Les 8 et 26 avril 2004, la Commission a reçu, en application de l'article 22 du règlement (CEE) no 4064-89 du Conseil (le règlement sur les concentrations), une demande de renvoi conjointe des autorités françaises, suédoises et allemandes, portant sur l'examen d'un projet de concentration par lequel la société de participations du Commissariat à l'Énergie Atomique SA (" Areva "), acquiert, au sens de l'article 3, paragraphe 1, point b), du règlement sur les concentrations, le contrôle conjoint de la société Enrichment Technology Company Limited ("ETC"), précédemment contrôlée exclusivement par la société Urenco Limited ("Urenco"), par achat d'actions.

Sur la base de l'examen des éléments de preuve que les États membres ayant demandé le renvoi et les parties au projet de concentration ont présentés et après avoir mené une enquête sur le marché, la Commission a conclu que l'opération soulèverait des doutes sérieux en ce qui concerne sa compatibilité avec le Marché commun et a décidé, le 22 juin 2004, d'engager la procédure en application de l'article 6, paragraphe 1, point c), du règlement sur les concentrations.
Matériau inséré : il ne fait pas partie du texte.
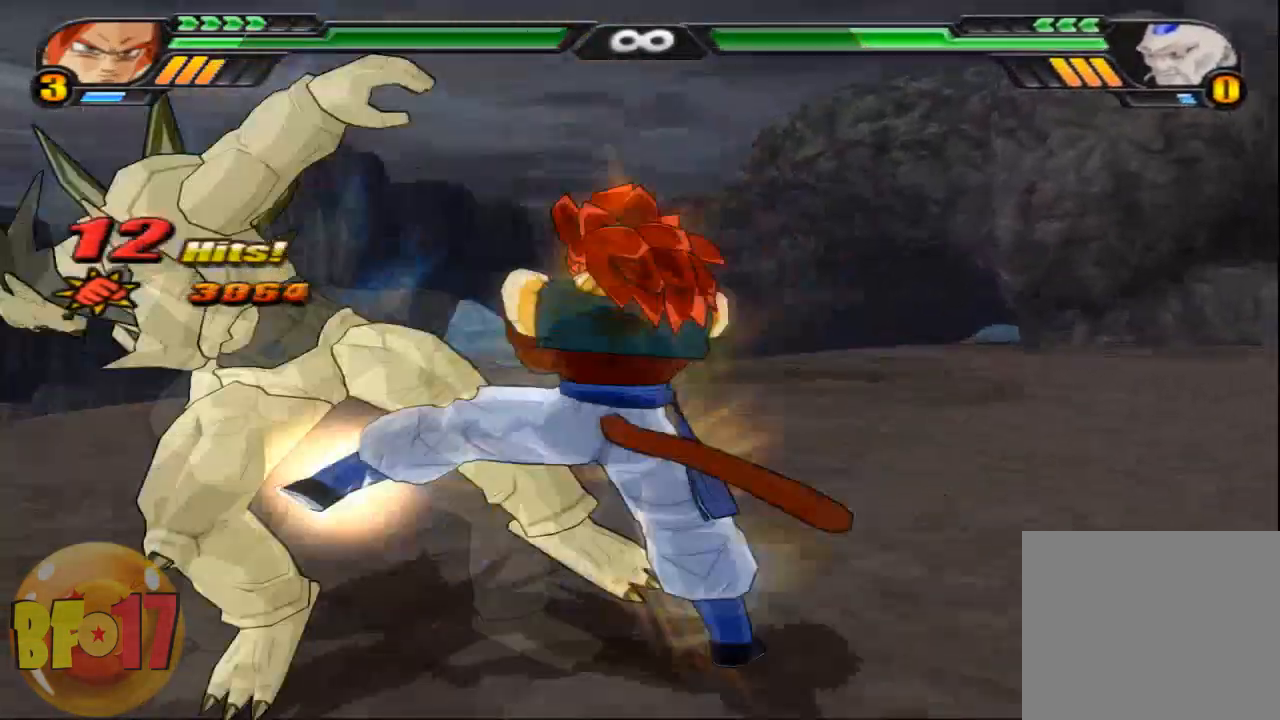
{"buttons": [], "left_stick": "up", "right_stick": "center", "events": [[66, "TRIANGLE", "down"], [133, "TRIANGLE", "up"]]}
À la demande des parties formulée le 22 juin 2004, la Commission a procédé, le 14 juillet 2004, à un examen des principaux documents, conformément aux meilleures pratiques pour la conduite des procédures communautaires de contrôle des concentrations.

Le 20 août 2004, les parties ont présenté des engagements qui modifiaient le projet de concentration initial, dont certains aspects avaient été remaniés après la consultation des acteurs du marché menée par la Commission. Des engagements définitifs ont été proposés le 3 septembre 2004. Sur la base de ces engagements, le service compétent de la Commission a considéré que les doutes sérieux avaient été levés. Aucune communication des griefs n'a par conséquent été adressée aux parties. Ni les parties ni les tiers n'ont posé de questions au conseiller-auditeur au sujet de la consultation des acteurs du marché.

La présente affaire n'appelle pas d'observations particulières quant au respect du droit d'être entendu.